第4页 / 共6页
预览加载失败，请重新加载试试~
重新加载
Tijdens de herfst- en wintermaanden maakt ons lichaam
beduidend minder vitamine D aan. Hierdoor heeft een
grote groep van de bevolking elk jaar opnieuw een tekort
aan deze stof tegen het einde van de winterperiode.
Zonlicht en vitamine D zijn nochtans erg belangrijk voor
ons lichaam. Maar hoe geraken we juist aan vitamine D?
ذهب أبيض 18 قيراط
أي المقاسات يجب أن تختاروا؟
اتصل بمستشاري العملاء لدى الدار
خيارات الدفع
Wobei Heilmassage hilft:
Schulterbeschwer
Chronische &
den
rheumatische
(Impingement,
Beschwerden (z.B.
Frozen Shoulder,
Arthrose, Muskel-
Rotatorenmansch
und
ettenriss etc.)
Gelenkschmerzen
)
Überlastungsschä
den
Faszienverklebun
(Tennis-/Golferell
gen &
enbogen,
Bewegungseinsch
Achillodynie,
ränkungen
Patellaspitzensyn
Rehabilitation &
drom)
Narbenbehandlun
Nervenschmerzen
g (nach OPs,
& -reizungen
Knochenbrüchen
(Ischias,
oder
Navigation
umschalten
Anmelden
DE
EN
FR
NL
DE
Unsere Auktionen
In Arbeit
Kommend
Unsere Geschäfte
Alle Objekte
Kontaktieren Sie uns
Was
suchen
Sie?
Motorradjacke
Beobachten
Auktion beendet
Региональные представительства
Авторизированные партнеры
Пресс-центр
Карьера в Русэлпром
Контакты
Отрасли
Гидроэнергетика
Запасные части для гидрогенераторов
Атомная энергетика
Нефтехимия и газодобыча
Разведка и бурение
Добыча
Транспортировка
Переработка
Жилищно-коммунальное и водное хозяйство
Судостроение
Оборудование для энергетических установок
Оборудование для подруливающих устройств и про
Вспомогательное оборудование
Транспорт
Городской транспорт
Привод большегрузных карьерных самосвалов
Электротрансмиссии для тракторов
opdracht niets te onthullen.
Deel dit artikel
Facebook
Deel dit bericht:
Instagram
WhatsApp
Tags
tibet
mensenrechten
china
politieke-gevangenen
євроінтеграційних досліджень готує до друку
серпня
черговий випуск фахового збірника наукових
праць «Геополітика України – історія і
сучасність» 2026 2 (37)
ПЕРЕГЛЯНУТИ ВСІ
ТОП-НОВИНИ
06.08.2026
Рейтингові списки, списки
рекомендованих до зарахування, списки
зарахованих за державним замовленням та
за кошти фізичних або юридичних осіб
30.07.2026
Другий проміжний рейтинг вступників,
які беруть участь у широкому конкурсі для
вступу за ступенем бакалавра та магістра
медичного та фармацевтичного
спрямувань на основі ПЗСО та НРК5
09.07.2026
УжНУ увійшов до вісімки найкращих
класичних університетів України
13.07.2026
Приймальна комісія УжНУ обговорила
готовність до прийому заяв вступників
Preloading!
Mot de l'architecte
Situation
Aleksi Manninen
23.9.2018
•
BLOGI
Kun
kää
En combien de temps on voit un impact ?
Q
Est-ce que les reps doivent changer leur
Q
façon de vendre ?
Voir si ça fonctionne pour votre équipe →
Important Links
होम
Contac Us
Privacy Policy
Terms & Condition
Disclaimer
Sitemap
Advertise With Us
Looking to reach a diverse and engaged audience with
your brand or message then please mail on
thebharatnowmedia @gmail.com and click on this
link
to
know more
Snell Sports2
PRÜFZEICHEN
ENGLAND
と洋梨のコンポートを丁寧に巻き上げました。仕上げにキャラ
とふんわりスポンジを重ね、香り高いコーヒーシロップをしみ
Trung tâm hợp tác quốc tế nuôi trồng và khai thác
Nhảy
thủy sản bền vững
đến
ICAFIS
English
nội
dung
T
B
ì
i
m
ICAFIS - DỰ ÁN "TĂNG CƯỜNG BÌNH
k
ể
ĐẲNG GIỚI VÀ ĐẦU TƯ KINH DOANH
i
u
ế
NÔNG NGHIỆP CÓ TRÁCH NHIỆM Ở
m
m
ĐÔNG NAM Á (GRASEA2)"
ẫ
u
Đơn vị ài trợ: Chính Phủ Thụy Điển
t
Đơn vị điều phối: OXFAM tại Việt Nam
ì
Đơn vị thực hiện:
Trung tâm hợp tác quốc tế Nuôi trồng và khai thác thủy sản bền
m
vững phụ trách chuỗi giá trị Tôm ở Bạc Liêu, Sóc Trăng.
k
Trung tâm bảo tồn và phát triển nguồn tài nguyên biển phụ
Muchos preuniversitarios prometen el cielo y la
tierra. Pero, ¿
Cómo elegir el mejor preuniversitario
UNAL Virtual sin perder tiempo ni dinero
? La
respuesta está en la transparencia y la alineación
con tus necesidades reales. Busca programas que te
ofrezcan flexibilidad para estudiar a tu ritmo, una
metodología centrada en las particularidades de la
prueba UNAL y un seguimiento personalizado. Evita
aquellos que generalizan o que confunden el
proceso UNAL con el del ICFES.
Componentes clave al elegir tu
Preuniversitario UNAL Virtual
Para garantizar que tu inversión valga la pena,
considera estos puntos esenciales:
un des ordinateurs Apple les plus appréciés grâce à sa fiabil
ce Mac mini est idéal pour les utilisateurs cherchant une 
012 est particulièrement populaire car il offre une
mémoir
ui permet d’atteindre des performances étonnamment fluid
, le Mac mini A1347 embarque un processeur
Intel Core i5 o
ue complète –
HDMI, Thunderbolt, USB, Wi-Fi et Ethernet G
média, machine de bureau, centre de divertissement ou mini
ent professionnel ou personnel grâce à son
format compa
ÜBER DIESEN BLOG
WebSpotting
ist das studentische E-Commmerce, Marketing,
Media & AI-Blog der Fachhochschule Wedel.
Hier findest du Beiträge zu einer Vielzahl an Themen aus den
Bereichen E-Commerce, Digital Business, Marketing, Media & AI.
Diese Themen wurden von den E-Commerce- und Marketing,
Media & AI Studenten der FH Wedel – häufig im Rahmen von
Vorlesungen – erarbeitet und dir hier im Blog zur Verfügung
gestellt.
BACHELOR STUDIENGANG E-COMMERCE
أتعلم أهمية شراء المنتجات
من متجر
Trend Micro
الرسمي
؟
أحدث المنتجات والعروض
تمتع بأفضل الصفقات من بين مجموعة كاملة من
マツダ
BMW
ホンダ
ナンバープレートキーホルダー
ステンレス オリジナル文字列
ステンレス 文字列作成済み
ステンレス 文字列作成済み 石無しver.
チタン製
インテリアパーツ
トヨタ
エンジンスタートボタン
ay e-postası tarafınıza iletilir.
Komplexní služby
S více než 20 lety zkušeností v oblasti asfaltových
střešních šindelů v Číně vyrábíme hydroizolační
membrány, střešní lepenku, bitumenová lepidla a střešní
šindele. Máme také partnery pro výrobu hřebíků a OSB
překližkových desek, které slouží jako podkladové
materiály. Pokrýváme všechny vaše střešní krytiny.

:::::

◆ Assigned task ◆
Exactly as they appear above, the records are to be transcribed in full.

◆ Task answer ◆
第4页 / 共6页
预览加载失败，请重新加载试试~
重新加载
Tijdens de herfst- en wintermaanden maakt ons lichaam
beduidend minder vitamine D aan. Hierdoor heeft een
grote groep van de bevolking elk jaar opnieuw een tekort
aan deze stof tegen het einde van de winterperiode.
Zonlicht en vitamine D zijn nochtans erg belangrijk voor
ons lichaam. Maar hoe geraken we juist aan vitamine D?
ذهب أبيض 18 قيراط
أي المقاسات يجب أن تختاروا؟
اتصل بمستشاري العملاء لدى الدار
خيارات الدفع
Wobei Heilmassage hilft:
Schulterbeschwer
Chronische &
den
rheumatische
(Impingement,
Beschwerden (z.B.
Frozen Shoulder,
Arthrose, Muskel-
Rotatorenmansch
und
ettenriss etc.)
Gelenkschmerzen
)
Überlastungsschä
den
Faszienverklebun
(Tennis-/Golferell
gen &
enbogen,
Bewegungseinsch
Achillodynie,
ränkungen
Patellaspitzensyn
Rehabilitation &
drom)
Narbenbehandlun
Nervenschmerzen
g (nach OPs,
& -reizungen
Knochenbrüchen
(Ischias,
oder
Navigation
umschalten
Anmelden
DE
EN
FR
NL
DE
Unsere Auktionen
In Arbeit
Kommend
Unsere Geschäfte
Alle Objekte
Kontaktieren Sie uns
Was
suchen
Sie?
Motorradjacke
Beobachten
Auktion beendet
Региональные представительства
Авторизированные партнеры
Пресс-центр
Карьера в Русэлпром
Контакты
Отрасли
Гидроэнергетика
Запасные части для гидрогенераторов
Атомная энергетика
Нефтехимия и газодобыча
Разведка и бурение
Добыча
Транспортировка
Переработка
Жилищно-коммунальное и водное хозяйство
Судостроение
Оборудование для энергетических установок
Оборудование для подруливающих устройств и про
Вспомогательное оборудование
Транспорт
Городской транспорт
Привод большегрузных карьерных самосвалов
Электротрансмиссии для тракторов
opdracht niets te onthullen.
Deel dit artikel
Facebook
Deel dit bericht:
Instagram
WhatsApp
Tags
tibet
mensenrechten
china
politieke-gevangenen
євроінтеграційних досліджень готує до друку
серпня
черговий випуск фахового збірника наукових
праць «Геополітика України – історія і
сучасність» 2026 2 (37)
ПЕРЕГЛЯНУТИ ВСІ
ТОП-НОВИНИ
06.08.2026
Рейтингові списки, списки
рекомендованих до зарахування, списки
зарахованих за державним замовленням та
за кошти фізичних або юридичних осіб
30.07.2026
Другий проміжний рейтинг вступників,
які беруть участь у широкому конкурсі для
вступу за ступенем бакалавра та магістра
медичного та фармацевтичного
спрямувань на основі ПЗСО та НРК5
09.07.2026
УжНУ увійшов до вісімки найкращих
класичних університетів України
13.07.2026
Приймальна комісія УжНУ обговорила
готовність до прийому заяв вступників
Preloading!
Mot de l'architecte
Situation
Aleksi Manninen
23.9.2018
•
BLOGI
Kun
kää
En combien de temps on voit un impact ?
Q
Est-ce que les reps doivent changer leur
Q
façon de vendre ?
Voir si ça fonctionne pour votre équipe →
Important Links
होम
Contac Us
Privacy Policy
Terms & Condition
Disclaimer
Sitemap
Advertise With Us
Looking to reach a diverse and engaged audience with
your brand or message then please mail on
thebharatnowmedia @gmail.com and click on this
link
to
know more
Snell Sports2
PRÜFZEICHEN
ENGLAND
と洋梨のコンポートを丁寧に巻き上げました。仕上げにキャラ
とふんわりスポンジを重ね、香り高いコーヒーシロップをしみ
Trung tâm hợp tác quốc tế nuôi trồng và khai thác
Nhảy
thủy sản bền vững
đến
ICAFIS
English
nội
dung
T
B
ì
i
m
ICAFIS - DỰ ÁN "TĂNG CƯỜNG BÌNH
k
ể
ĐẲNG GIỚI VÀ ĐẦU TƯ KINH DOANH
i
u
ế
NÔNG NGHIỆP CÓ TRÁCH NHIỆM Ở
m
m
ĐÔNG NAM Á (GRASEA2)"
ẫ
u
Đơn vị ài trợ: Chính Phủ Thụy Điển
t
Đơn vị điều phối: OXFAM tại Việt Nam
ì
Đơn vị thực hiện:
Trung tâm hợp tác quốc tế Nuôi trồng và khai thác thủy sản bền
m
vững phụ trách chuỗi giá trị Tôm ở Bạc Liêu, Sóc Trăng.
k
Trung tâm bảo tồn và phát triển nguồn tài nguyên biển phụ
Muchos preuniversitarios prometen el cielo y la
tierra. Pero, ¿
Cómo elegir el mejor preuniversitario
UNAL Virtual sin perder tiempo ni dinero
? La
respuesta está en la transparencia y la alineación
con tus necesidades reales. Busca programas que te
ofrezcan flexibilidad para estudiar a tu ritmo, una
metodología centrada en las particularidades de la
prueba UNAL y un seguimiento personalizado. Evita
aquellos que generalizan o que confunden el
proceso UNAL con el del ICFES.
Componentes clave al elegir tu
Preuniversitario UNAL Virtual
Para garantizar que tu inversión valga la pena,
considera estos puntos esenciales:
un des ordinateurs Apple les plus appréciés grâce à sa fiabil
ce Mac mini est idéal pour les utilisateurs cherchant une 
012 est particulièrement populaire car il offre une
mémoir
ui permet d’atteindre des performances étonnamment fluid
, le Mac mini A1347 embarque un processeur
Intel Core i5 o
ue complète –
HDMI, Thunderbolt, USB, Wi-Fi et Ethernet G
média, machine de bureau, centre de divertissement ou mini
ent professionnel ou personnel grâce à son
format compa
ÜBER DIESEN BLOG
WebSpotting
ist das studentische E-Commmerce, Marketing,
Media & AI-Blog der Fachhochschule Wedel.
Hier findest du Beiträge zu einer Vielzahl an Themen aus den
Bereichen E-Commerce, Digital Business, Marketing, Media & AI.
Diese Themen wurden von den E-Commerce- und Marketing,
Media & AI Studenten der FH Wedel – häufig im Rahmen von
Vorlesungen – erarbeitet und dir hier im Blog zur Verfügung
gestellt.
BACHELOR STUDIENGANG E-COMMERCE
أتعلم أهمية شراء المنتجات
من متجر
Trend Micro
الرسمي
؟
أحدث المنتجات والعروض
تمتع بأفضل الصفقات من بين مجموعة كاملة من
マツダ
BMW
ホンダ
ナンバープレートキーホルダー
ステンレス オリジナル文字列
ステンレス 文字列作成済み
ステンレス 文字列作成済み 石無しver.
チタン製
インテリアパーツ
トヨタ
エンジンスタートボタン
ay e-postası tarafınıza iletilir.
Komplexní služby
S více než 20 lety zkušeností v oblasti asfaltových
střešních šindelů v Číně vyrábíme hydroizolační
membrány, střešní lepenku, bitumenová lepidla a střešní
šindele. Máme také partnery pro výrobu hřebíků a OSB
překližkových desek, které slouží jako podkladové
materiály. Pokrýváme všechny vaše střešní krytiny.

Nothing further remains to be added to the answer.